Note. The title was modified. Previous title was "Every theorem t has a proof no more complex than~|t|. Is this right?"
The question ("Is Kolmogorov complexity (KC) relevant for proof theory?") arises because every theorem has a proof with low Kolmogorov complexity". To be more specific,
Every theorem $t$ has a proof $p$ with $K(p)\leq K(t)+c\leq|t|+c'$, where $c$ and $c'$ are constants.
Proof: It is assumed that there is a proof checking algorithm $C(x)$ that
outputs TRUE if $x$ is a correct proof, FALSE otherwise.

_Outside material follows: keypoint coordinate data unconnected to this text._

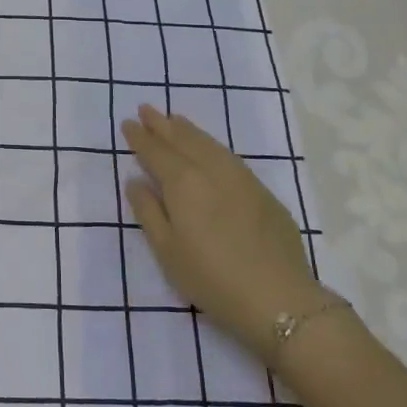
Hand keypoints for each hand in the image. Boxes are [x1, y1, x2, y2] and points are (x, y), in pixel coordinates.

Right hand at [121, 104, 341, 360]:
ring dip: (188, 130)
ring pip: (209, 143)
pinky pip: (229, 156)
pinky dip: (212, 145)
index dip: (140, 137)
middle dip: (162, 124)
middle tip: (147, 109)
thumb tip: (136, 181)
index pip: (156, 151)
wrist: (278, 297)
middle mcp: (211, 170)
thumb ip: (148, 211)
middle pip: (183, 139)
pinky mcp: (262, 191)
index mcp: (183, 182)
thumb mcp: (167, 250)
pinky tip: (210, 148)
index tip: (128, 123)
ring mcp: (241, 177)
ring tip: (174, 120)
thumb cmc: (211, 278)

Then there exists a fixed (depending on the formal system) Turing
machine $M$ with
Input: $t$ a string (that may be a theorem)

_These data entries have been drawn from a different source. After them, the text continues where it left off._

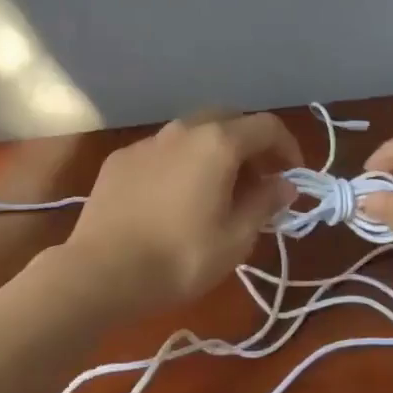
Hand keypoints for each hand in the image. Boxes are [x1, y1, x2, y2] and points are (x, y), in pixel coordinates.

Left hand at [62, 111, 303, 317]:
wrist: (100, 273)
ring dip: (214, 152)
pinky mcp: (120, 160)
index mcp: (217, 143)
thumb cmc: (179, 258)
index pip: (267, 126)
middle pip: (228, 120)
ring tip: (218, 190)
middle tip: (258, 181)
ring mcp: (147, 142)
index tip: (292, 177)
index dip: (288, 148)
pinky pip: (163, 151)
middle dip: (250, 145)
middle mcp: (183, 130)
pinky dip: (182, 163)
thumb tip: (285, 184)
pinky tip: (175, 197)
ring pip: (192, 133)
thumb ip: (265, 204)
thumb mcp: (235, 239)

- $M$ enumerates all the proofs until (and if) $t$ is proved.
- When $t$ is proved, print the proof $p$ and halt.
Thus, if $t$ is a theorem, $M(t)$ prints a proof of $t$.
Using the universal TM, we get
$ K(p) \leq K(t) + c \leq |t| + c' $
where $c$ and $c'$ are constants.
Thus, and apart from a constant, no theorem needs a proof with Kolmogorov complexity greater than $|t|$. To me this seems a bit strange.
In other words, the number of bits of "inspiration" (or "non-deterministic bits", or "oracle bits") needed to prove any theorem $t$ is at most $|t|+c$.
If this is true, the very lengthy proofs that sometimes are needed to prove some simple to state theorems are necessarily very regular / structured / compressible (synonymous).